Peut-on sauver la planète en plantant des arbres?

jeudi, 11.07.2019

Véronique Kämpfen*

Les arbres pourraient sauver la planète en absorbant le CO2! C’est ce qu’ont annoncé deux chercheurs de l’EPFZ dans la revue Science la semaine passée.

Selon leurs calculs, il suffirait de boiser 900 millions d’hectares – une surface tout de même un peu plus grande que le Brésil – pour capter 205 gigatonnes de CO2, alors qu’en 2018, l’humanité en a produit 37 gigatonnes. Des surfaces seraient disponibles dans l’hémisphère nord, notamment en Russie, au Canada et en Chine, mais aussi en Australie. La solution semble limpide, mais il faudrait commencer à planter tout de suite, sachant que les arbres n’atteignent leur pleine capacité d’absorption de CO2 qu’à l’âge adulte. 

La couleur sombre des surfaces boisées

Hélas! Cette nouvelle, qui semble de prime abord réjouissante, est sujette à controverse. Sur le site de l’EPFZ, qui relate les résultats de cette étude, le débat prend de l’ampleur. Les deux scientifiques oublieraient des thèses antérieures qui montrent qu’accroître les surfaces boisées risquerait d’accélérer le changement climatique. Pourquoi? Parce que, selon la scientifique américaine Nadine Unger, auteure d’un article paru en 2014 dans le New York Times, la couleur sombre des arbres absorberait l’énergie solaire, ce qui augmenterait la température sur terre. De plus, les arbres émettraient des gaz polluants, dont notamment le méthane et l’ozone, tous deux responsables de l’effet de serre. 

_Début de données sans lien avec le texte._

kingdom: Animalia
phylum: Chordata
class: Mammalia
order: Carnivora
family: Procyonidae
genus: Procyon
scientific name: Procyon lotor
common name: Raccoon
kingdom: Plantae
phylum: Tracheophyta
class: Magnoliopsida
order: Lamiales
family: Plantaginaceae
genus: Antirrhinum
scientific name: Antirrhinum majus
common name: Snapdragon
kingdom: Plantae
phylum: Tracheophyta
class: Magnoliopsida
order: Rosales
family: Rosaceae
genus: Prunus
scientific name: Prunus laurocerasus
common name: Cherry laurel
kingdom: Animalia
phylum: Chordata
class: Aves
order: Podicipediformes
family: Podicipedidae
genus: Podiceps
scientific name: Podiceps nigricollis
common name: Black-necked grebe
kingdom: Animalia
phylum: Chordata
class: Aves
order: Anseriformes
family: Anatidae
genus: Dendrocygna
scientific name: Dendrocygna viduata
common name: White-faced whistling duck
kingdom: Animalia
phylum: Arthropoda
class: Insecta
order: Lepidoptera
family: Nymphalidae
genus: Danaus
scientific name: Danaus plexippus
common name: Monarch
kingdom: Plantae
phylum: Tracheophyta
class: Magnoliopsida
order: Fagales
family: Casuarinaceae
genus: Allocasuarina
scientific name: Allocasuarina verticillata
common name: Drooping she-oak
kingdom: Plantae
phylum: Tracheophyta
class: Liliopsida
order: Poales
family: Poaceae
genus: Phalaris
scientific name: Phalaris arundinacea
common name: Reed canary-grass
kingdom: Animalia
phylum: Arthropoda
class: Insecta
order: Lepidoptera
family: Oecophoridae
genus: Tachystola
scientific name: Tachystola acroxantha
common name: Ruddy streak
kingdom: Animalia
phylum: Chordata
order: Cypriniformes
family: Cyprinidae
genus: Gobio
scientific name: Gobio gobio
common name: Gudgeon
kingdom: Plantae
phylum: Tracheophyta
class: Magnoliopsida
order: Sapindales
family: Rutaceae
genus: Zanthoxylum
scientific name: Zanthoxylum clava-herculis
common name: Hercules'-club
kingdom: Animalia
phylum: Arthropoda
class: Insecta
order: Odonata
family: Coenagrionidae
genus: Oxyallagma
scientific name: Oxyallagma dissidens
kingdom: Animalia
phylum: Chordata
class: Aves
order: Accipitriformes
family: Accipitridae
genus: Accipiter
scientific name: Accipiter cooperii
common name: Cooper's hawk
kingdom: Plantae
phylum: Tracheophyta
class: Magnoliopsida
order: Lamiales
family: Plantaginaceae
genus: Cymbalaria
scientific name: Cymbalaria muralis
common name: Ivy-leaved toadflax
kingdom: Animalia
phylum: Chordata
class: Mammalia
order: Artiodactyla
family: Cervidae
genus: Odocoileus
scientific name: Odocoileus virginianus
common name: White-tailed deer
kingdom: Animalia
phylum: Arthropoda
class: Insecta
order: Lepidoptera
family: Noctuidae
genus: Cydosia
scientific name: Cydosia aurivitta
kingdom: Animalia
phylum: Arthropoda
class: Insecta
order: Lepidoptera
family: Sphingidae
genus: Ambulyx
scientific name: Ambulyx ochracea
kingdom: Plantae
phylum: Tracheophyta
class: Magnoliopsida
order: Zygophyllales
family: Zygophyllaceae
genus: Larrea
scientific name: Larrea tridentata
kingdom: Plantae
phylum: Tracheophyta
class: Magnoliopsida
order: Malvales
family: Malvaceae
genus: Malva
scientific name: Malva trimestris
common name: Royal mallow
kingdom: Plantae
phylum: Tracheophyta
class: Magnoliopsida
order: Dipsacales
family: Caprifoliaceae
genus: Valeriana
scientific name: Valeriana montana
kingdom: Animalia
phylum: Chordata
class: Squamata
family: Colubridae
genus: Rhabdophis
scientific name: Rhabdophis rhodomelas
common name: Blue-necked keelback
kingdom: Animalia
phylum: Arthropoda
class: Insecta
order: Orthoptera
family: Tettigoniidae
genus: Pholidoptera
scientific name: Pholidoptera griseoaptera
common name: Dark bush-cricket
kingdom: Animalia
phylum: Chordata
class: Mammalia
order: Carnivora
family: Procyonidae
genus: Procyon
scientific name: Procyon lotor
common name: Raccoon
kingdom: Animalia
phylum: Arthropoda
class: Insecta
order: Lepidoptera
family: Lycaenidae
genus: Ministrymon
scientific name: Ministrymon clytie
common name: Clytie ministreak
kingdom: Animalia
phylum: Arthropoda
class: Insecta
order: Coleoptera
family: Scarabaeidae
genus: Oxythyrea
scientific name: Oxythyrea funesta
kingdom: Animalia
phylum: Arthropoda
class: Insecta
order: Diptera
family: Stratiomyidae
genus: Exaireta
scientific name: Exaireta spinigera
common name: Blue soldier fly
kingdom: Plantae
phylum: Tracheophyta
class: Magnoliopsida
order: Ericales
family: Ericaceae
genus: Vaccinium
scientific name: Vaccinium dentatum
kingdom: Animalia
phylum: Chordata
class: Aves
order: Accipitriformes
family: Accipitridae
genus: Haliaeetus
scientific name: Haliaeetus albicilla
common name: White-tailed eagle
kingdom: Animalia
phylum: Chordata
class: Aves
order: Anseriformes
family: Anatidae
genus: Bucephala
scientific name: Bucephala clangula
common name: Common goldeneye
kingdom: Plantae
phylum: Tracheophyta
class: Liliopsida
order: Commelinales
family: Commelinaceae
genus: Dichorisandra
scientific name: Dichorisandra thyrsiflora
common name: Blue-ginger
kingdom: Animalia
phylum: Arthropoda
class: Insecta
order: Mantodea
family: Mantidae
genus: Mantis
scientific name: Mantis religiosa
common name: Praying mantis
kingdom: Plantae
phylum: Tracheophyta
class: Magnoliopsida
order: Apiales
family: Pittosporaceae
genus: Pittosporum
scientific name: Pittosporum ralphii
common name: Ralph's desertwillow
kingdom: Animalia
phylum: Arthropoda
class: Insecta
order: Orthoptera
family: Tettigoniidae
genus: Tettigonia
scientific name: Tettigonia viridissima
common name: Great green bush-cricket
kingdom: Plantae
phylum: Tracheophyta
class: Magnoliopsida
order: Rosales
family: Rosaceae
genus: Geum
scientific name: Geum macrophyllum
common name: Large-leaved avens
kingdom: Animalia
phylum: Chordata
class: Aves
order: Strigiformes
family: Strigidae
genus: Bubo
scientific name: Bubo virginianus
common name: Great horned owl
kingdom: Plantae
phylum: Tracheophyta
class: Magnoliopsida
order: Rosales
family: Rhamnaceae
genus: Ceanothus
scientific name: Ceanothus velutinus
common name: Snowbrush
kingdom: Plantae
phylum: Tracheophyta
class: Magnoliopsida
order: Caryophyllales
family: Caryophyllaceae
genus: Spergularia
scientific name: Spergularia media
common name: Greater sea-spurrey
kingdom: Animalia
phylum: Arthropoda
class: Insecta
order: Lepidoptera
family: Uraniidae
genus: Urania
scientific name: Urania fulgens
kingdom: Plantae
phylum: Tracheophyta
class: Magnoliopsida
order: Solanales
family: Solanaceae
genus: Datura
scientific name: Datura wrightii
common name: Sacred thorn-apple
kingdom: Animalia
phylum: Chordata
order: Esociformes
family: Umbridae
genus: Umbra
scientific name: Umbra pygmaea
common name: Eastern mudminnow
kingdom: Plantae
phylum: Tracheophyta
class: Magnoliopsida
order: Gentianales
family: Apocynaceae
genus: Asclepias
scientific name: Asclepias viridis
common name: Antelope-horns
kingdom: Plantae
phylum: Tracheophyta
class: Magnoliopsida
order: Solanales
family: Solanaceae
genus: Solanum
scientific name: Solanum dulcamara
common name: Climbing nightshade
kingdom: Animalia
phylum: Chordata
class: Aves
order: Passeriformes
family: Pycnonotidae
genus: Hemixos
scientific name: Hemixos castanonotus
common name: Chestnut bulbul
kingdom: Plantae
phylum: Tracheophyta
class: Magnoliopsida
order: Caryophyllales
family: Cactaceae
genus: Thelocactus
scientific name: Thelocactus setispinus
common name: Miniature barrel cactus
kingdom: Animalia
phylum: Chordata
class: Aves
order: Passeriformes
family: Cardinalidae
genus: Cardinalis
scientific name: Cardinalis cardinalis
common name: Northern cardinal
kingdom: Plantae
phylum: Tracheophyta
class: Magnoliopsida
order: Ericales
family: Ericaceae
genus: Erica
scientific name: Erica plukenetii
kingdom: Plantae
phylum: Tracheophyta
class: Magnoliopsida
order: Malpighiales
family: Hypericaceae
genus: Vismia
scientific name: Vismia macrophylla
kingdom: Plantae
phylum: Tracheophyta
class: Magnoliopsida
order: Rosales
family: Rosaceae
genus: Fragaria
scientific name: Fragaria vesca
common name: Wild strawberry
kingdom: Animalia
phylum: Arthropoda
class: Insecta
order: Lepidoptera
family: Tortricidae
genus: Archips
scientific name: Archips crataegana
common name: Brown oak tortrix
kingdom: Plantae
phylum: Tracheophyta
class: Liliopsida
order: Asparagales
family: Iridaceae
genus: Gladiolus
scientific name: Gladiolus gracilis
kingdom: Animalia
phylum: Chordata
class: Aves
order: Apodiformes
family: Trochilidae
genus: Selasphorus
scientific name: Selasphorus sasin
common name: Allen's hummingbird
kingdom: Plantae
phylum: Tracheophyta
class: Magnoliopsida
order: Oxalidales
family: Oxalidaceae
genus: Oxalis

Tendance à nier le changement climatique

Sauver la planète en plantant des arbres avait déjà fait des émules lors de la conférence de Paris sur le climat en 2015. Une des recommandations émises à l’issue des discussions était de planter 350 millions d’hectares de forêt d’ici à 2030. On est loin des projections des scientifiques zurichois, mais c’est un bon pas. Aujourd’hui, où en sommes-nous de la plantation de tous ces arbres? Difficile de tirer un bilan, entre la situation de l’Amazonie, où la déforestation continue de faire rage, et celle de pays comme l’Australie, où, selon l’un des commentateurs du site de l’EPFZ, le potentiel de surfaces à planter est notable, mais qui souffre d’un gouvernement ayant tendance à nier le changement climatique, n’allouant donc pas les budgets et les moyens nécessaires à cette cause. 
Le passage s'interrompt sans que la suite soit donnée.